Когда Адриан проходил двор, на его пути стояла тяжелая повозка, нагруженная большими плитами мрамора, взятыми из неисчерпанного еще источника золотого дома Нерона. Этот мрамор предназначался для постройки новой башни, которой Стефан Колонна хотел еще более укрепить безвкусное и безобразное здание, где этот старый вельможа поддерживал свои права на оскорбление законов.
Друг Петрарки и питомец Риенцо глубоко вздохнул, когда проходил мимо этой повозки недавнего грабительства и когда столб из граненого алебастра соскользнул с нее и упал с громким стуком на мостовую. Внизу лестницы столпилось около дюжины бандитов старого Колонны; они играли в кости на древней гробнице; ясная и резкая надпись на которой, так непохожая на аляповатые буквы последних времен империи, указывала на памятник самых цветущих лет Рима. Опрокинутая вверх, она служила столом для этих диких чужеземцев и была покрыта кусками мяса и посудой с вином. Бандиты едва пошевелились, едва подняли глаза, когда молодой патриций проходил мимо. Их грубые проклятия и громкие восклицания, произносимые на северном patois, неприятно звучали в его ушах, когда он медленными шагами подымался по высокой и неопрятной лестнице. Адриан вошел в обширную переднюю комнату, которая наполовину была заполнена наемниками высшего разряда. Пять или шесть пажей, собравшихся около узкого и углубленного окна, спорили о важных материях волокитства и интриги; трое мелких начальников низшей толпы, в латах, положив возле себя мечи и каски, сидели чванно и безмолвно за столом среди комнаты. Их можно было бы принять за автоматов, если бы они по временам не подымали к своим усатым губам кубков, предаваясь затем с самодовольным ворчанием вновь своим размышлениям. Поразителен был контраст их северной флегмы с живостью толпы итальянских подданных, которые беспокойно ходили взад и вперед, громко разговаривая между собой, со всеми возможными жестами и с изменчивостью физиономии, свойственным южным жителям. Появление Адриана среди этой смешанной толпы произвело всеобщее волнение. Бандитские капитаны машинально кивнули головами, пажи поклонились, любуясь его пером и обувью; клиенты и просители столпились вокруг него каждый с особой просьбой о ходатайстве перед его могущественным родственником. Адриану потребовалось немало обычной светскости и ловкости, чтобы отделаться от них. С трудом наконец он добрался до низкой и узкой двери, где стоял высокий слуга, который допускал или не допускал посетителей, смотря по своим выгодам или капризам.

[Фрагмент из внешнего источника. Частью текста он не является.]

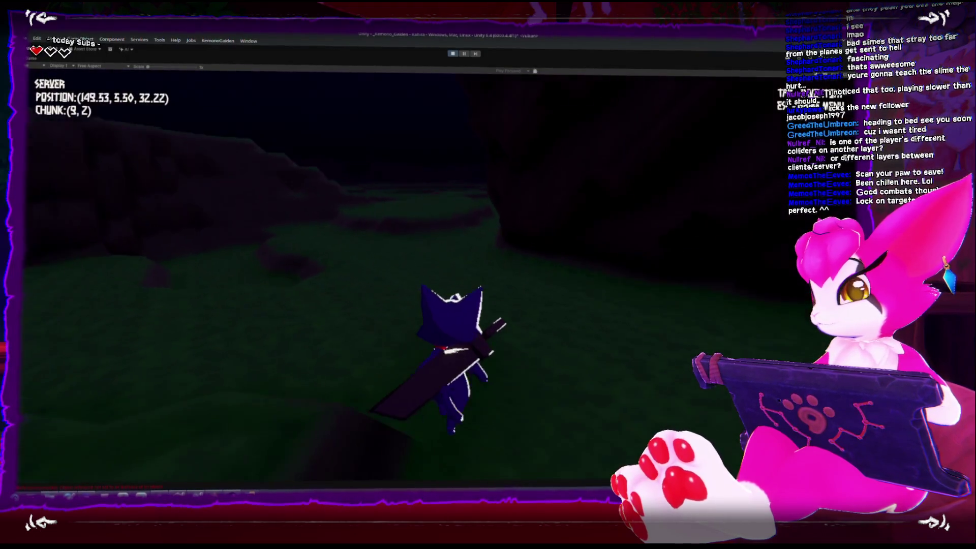
pyautogui.press('w')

– Барон принимает? – спросил Адриан.
– Нет, монсиньор: у него один иностранный господин; но вы, конечно, можете войти.
– Да, ты можешь впустить меня. Я хочу узнать о его здоровье.
Слуга отворил дверь, на нее устремилось множество завистливых и пристальных взглядов, и вверил Адриана пажу, который был особо приближенным слугой владетеля замка. Пройдя другую, уже пустую комнату, обширную и мрачную, Адриан очутился в небольшом кабинете, в обществе своего родственника.

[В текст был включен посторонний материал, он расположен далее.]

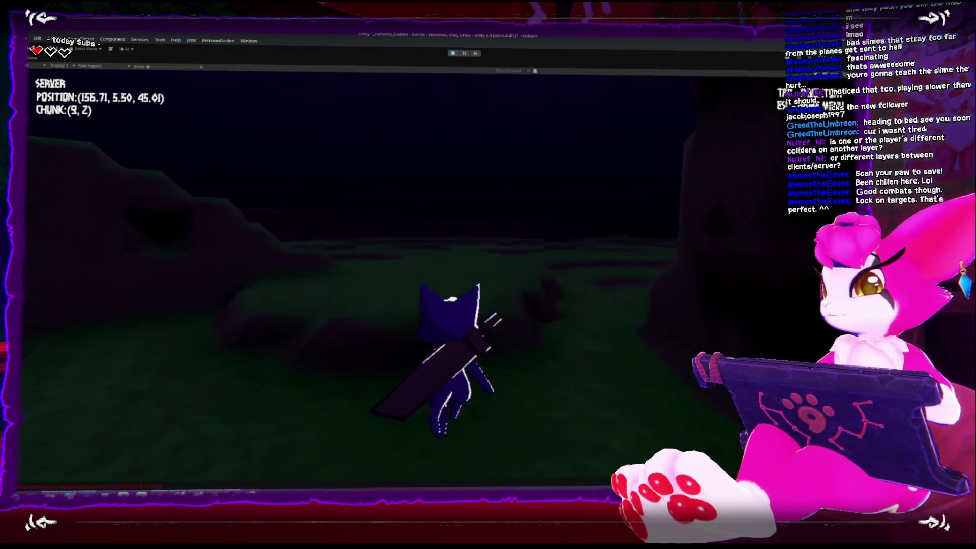
pyautogui.press('w')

У стола, заваленного письменными принадлежностями, сидел старый Колонна. Мантия из бархата, подбитая богатым мехом, свободно лежала на его высоком и красивом стане; из-под круглой теплой шапочки малинового цвета выбивались седые кудри, смешиваясь с длинной, почтенной бородой. Лицо старого нобиля, которому давно уже минуло восемьдесят лет, еще сохраняло следы красоты, которая была замечательна во время его цветущего возраста. Глубоко впавшие глаза его были, однако же, зорки и живы, и сверкали еще всем огнем юности; его, рот смеялся приятной, хотя полусатирической улыбкой; и в целом его наружность была привлекательной и властной, обнаруживая скорее высокое происхождение, хитрый ум и благородную храбрость патриция, чем его коварство, лицемерие и обычный, презрительный дух угнетения.